== About this task ==
Here the requirement is to repeat every record exactly, in full.

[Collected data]
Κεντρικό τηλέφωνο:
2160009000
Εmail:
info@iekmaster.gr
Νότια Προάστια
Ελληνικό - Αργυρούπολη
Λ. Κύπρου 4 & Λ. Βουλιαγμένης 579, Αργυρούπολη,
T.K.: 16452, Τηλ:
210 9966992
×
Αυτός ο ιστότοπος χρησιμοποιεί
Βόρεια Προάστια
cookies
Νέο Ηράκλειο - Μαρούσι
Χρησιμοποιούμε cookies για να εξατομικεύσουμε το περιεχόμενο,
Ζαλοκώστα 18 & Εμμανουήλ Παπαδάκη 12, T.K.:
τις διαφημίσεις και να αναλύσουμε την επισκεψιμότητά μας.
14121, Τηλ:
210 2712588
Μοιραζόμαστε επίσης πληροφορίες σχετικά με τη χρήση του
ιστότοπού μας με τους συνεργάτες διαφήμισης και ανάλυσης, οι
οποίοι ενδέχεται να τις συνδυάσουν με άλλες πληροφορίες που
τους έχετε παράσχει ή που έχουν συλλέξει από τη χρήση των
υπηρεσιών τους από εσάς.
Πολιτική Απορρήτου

== Response to the exercise ==
Κεντρικό τηλέφωνο:
2160009000
Εmail:
info@iekmaster.gr
Νότια Προάστια
Ελληνικό - Αργυρούπολη
Λ. Κύπρου 4 & Λ. Βουλιαγμένης 579, Αργυρούπολη,
T.K.: 16452, Τηλ:
210 9966992
×
Αυτός ο ιστότοπος χρησιμοποιεί
Βόρεια Προάστια
cookies
Νέο Ηράκλειο - Μαρούσι
Χρησιμοποιούμε cookies για να εξατομικεύσουμε το περιεχόμενο,
Ζαλοκώστα 18 & Εμμανουήλ Παπαδάκη 12, T.K.:
τις διαφημίσεις και να αναλύσουμε την επισκεψιμότητά μας.
14121, Τηλ:
210 2712588
Μοιραζόμαστε επίσης πληροφορίες σχετικά με τη χρήση του
ιστότοπού μας με τους συνεργάτες διαφήμισης και ανάλυσης, οι
οποίοι ενδέχεται να τις συνδυάσουν με άλλες πληροφορίες που
τους έχετε παράσχει ή που έχουν συλλέξει από τη χρήση των
υπηρεσιών τους από εσάς.
Πολιτική Απορρήτου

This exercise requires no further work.